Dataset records
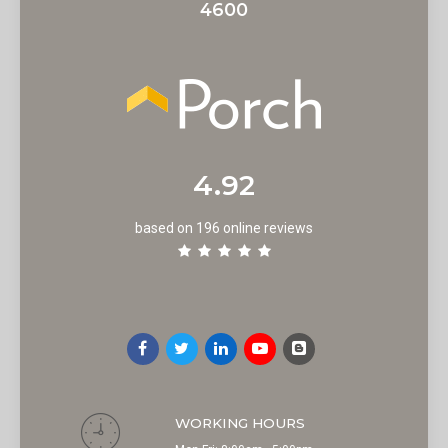
4600
4.92
based on 196 online reviews
WORKING HOURS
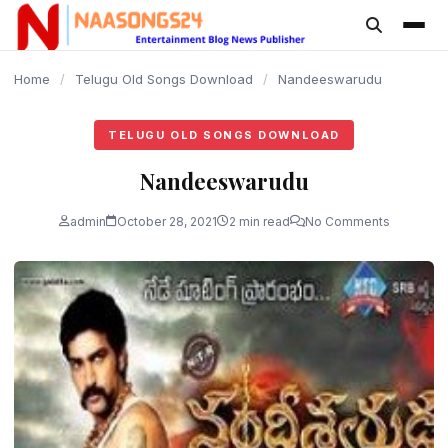
content
Home
/
Telugu Old Songs Download
/
Nandeeswarudu
TELUGU OLD SONGS DOWNLOAD
Nandeeswarudu
admin
October 28, 2021
2 min read
No Comments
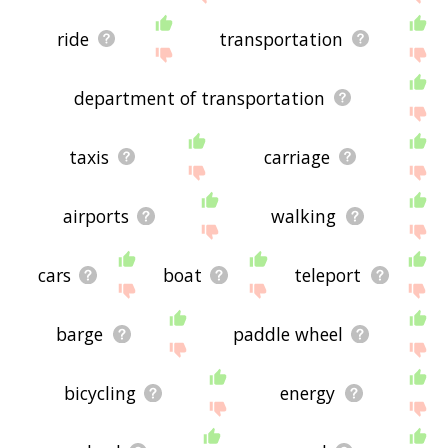
ride
transportation
department of transportation
taxis
carriage
airports
walking
cars
boat
teleport
barge
paddle wheel
bicycling
energy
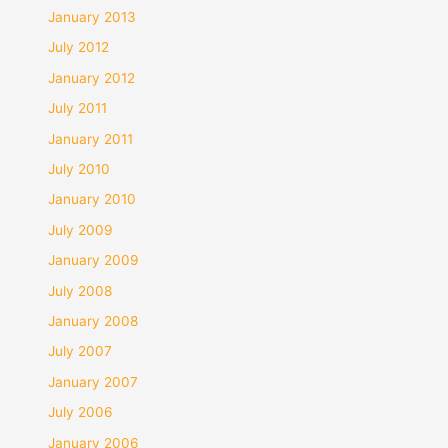
January 2013
July 2012
January 2012
July 2011
January 2011
July 2010
January 2010
July 2009
January 2009
July 2008
January 2008
July 2007
January 2007
July 2006
January 2006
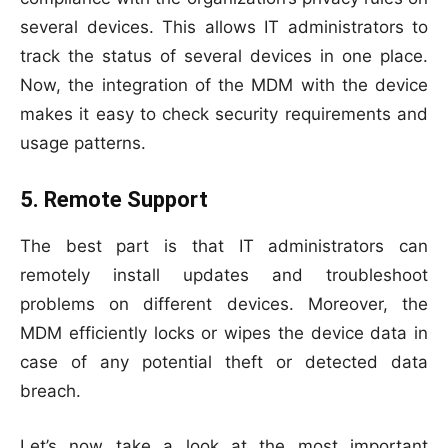
several devices. This allows IT administrators to
track the status of several devices in one place.
Now, the integration of the MDM with the device
makes it easy to check security requirements and
usage patterns.
5. Remote Support
The best part is that IT administrators can
remotely install updates and troubleshoot
problems on different devices. Moreover, the
MDM efficiently locks or wipes the device data in
case of any potential theft or detected data
breach.
Let’s now take a look at the most important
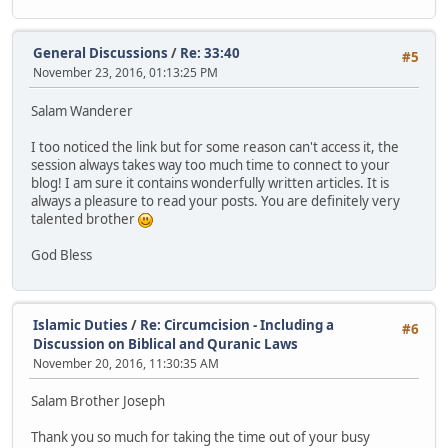
General Discussions
/
Re: 33:40
#5
November 23, 2016, 01:13:25 PM
Salam Wanderer
I too noticed the link but for some reason can't access it, the
session always takes way too much time to connect to your
blog! I am sure it contains wonderfully written articles. It is
always a pleasure to read your posts. You are definitely very
talented brother
God Bless
Islamic Duties
/
Re: Circumcision - Including a
#6
Discussion on Biblical and Quranic Laws
November 20, 2016, 11:30:35 AM
Salam Brother Joseph
Thank you so much for taking the time out of your busy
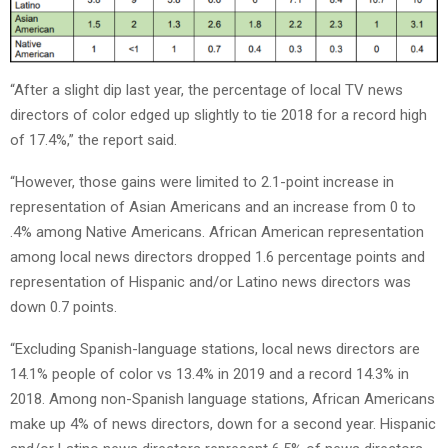
“After a slight dip last year, the percentage of local TV news
directors of color edged up slightly to tie 2018 for a record high
of 17.4%,” the report said.
“However, those gains were limited to 2.1-point increase in
representation of Asian Americans and an increase from 0 to
.4% among Native Americans. African American representation
among local news directors dropped 1.6 percentage points and
representation of Hispanic and/or Latino news directors was
down 0.7 points.
“Excluding Spanish-language stations, local news directors are
14.1% people of color vs 13.4% in 2019 and a record 14.3% in
2018. Among non-Spanish language stations, African Americans
make up 4% of news directors, down for a second year. Hispanic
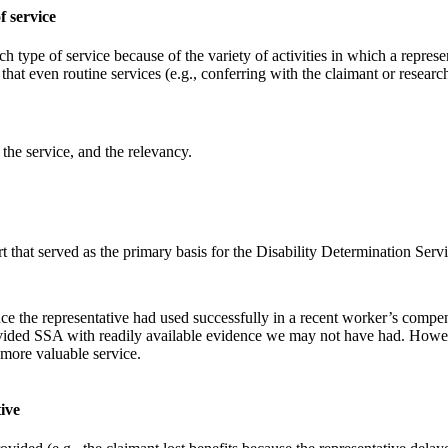
f service
ch type of service because of the variety of activities in which a repr
hat even routine services (e.g., conferring with the claimant or researc
 the service, and the relevancy.
rt that served as the primary basis for the Disability Determination Ser
e the representative had used successfully in a recent worker’s compens
rovided SSA with readily available evidence we may not have had. Howev
 more valuable service.
ive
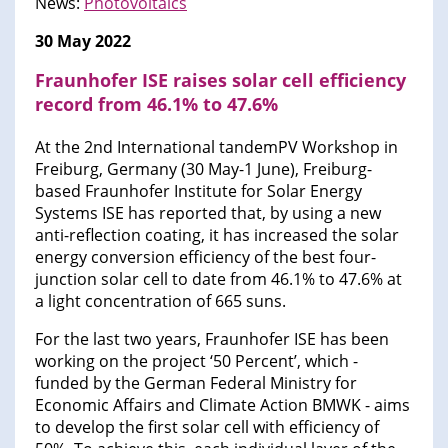
News:
Photovoltaics
30 May 2022
Fraunhofer ISE raises solar cell efficiency
record from 46.1% to 47.6%
At the 2nd International tandemPV Workshop in
Freiburg, Germany (30 May-1 June), Freiburg-
based Fraunhofer Institute for Solar Energy
Systems ISE has reported that, by using a new
anti-reflection coating, it has increased the solar
energy conversion efficiency of the best four-
junction solar cell to date from 46.1% to 47.6% at
a light concentration of 665 suns.
For the last two years, Fraunhofer ISE has been
working on the project ‘50 Percent’, which -
funded by the German Federal Ministry for
Economic Affairs and Climate Action BMWK - aims
to develop the first solar cell with efficiency of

Instruction: Render every line of text in the data above as a JSON list of strings, one string per line, with blank lines omitted. Leave the pictures out of your answer.

Response:
[
  "4600",
  "4.92",
  "based on 196 online reviews",
  "WORKING HOURS",
  "content",
  "Home",
  "/",
  "Telugu Old Songs Download",
  "/",
  "Nandeeswarudu",
  "TELUGU OLD SONGS DOWNLOAD",
  "Nandeeswarudu",
  "admin",
  "October 28, 2021",
  "2 min read",
  "No Comments",
  "ride",
  "transportation",
  "department of transportation",
  "taxis",
  "carriage",
  "airports",
  "walking",
  "cars",
  "boat",
  "teleport",
  "barge",
  "paddle wheel",
  "bicycling",
  "energy",
  "January 2013",
  "July 2012",
  "January 2012",
  "July 2011",
  "January 2011",
  "July 2010",
  "January 2010",
  "July 2009",
  "January 2009",
  "July 2008",
  "January 2008",
  "July 2007",
  "January 2007",
  "July 2006",
  "January 2006",
  "several devices. This allows IT administrators to",
  "track the status of several devices in one place.",
  "Now, the integration of the MDM with the device",
  "makes it easy to check security requirements and",
  "usage patterns.",
  "5. Remote Support",
  "The best part is that IT administrators can",
  "remotely install updates and troubleshoot",
  "problems on different devices. Moreover, the",
  "MDM efficiently locks or wipes the device data in",
  "case of any potential theft or detected data",
  "breach.",
  "Let’s now take a look at the most important",
  "General Discussions",
  "/",
  "Re: 33:40",
  "#5",
  "November 23, 2016, 01:13:25 PM",
  "Salam Wanderer",
  "I too noticed the link but for some reason can't access it, the",
  "session always takes way too much time to connect to your",
  "blog! I am sure it contains wonderfully written articles. It is",
  "always a pleasure to read your posts. You are definitely very",
  "talented brother",
  "God Bless",
  "Islamic Duties",
  "/",
  "Re: Circumcision - Including a",
  "#6",
  "Discussion on Biblical and Quranic Laws",
  "November 20, 2016, 11:30:35 AM",
  "Salam Brother Joseph",
  "Thank you so much for taking the time out of your busy",
  "“After a slight dip last year, the percentage of local TV news",
  "directors of color edged up slightly to tie 2018 for a record high",
  "of 17.4%,” the report said.",
  "“However, those gains were limited to 2.1-point increase in",
  "representation of Asian Americans and an increase from 0 to",
  ".4% among Native Americans. African American representation",
  "among local news directors dropped 1.6 percentage points and",
  "representation of Hispanic and/or Latino news directors was",
  "down 0.7 points.",
  "“Excluding Spanish-language stations, local news directors are",
  "14.1% people of color vs 13.4% in 2019 and a record 14.3% in",
  "2018. Among non-Spanish language stations, African Americans",
  "make up 4% of news directors, down for a second year. Hispanic",
  "f service",
  "ch type of service because of the variety of activities in which a repr",
  "hat even routine services (e.g., conferring with the claimant or researc",
  " the service, and the relevancy.",
  "rt that served as the primary basis for the Disability Determination Ser",
  "e the representative had used successfully in a recent worker’s compens",
  "rovided SSA with readily available evidence we may not have had. Howev",
  " more valuable service.",
  "ive",
  "News:",
  "Photovoltaics",
  "30 May 2022",
  "Fraunhofer ISE raises solar cell efficiency",
  "record from 46.1% to 47.6%",
  "At the 2nd International tandemPV Workshop in",
  "Freiburg, Germany (30 May-1 June), Freiburg-",
  "based Fraunhofer Institute for Solar Energy",
  "Systems ISE has reported that, by using a new",
  "anti-reflection coating, it has increased the solar",
  "energy conversion efficiency of the best four-",
  "junction solar cell to date from 46.1% to 47.6% at",
  "a light concentration of 665 suns.",
  "For the last two years, Fraunhofer ISE has been",
  "working on the project ‘50 Percent’, which -",
  "funded by the German Federal Ministry for",
  "Economic Affairs and Climate Action BMWK - aims",
  "to develop the first solar cell with efficiency of"
]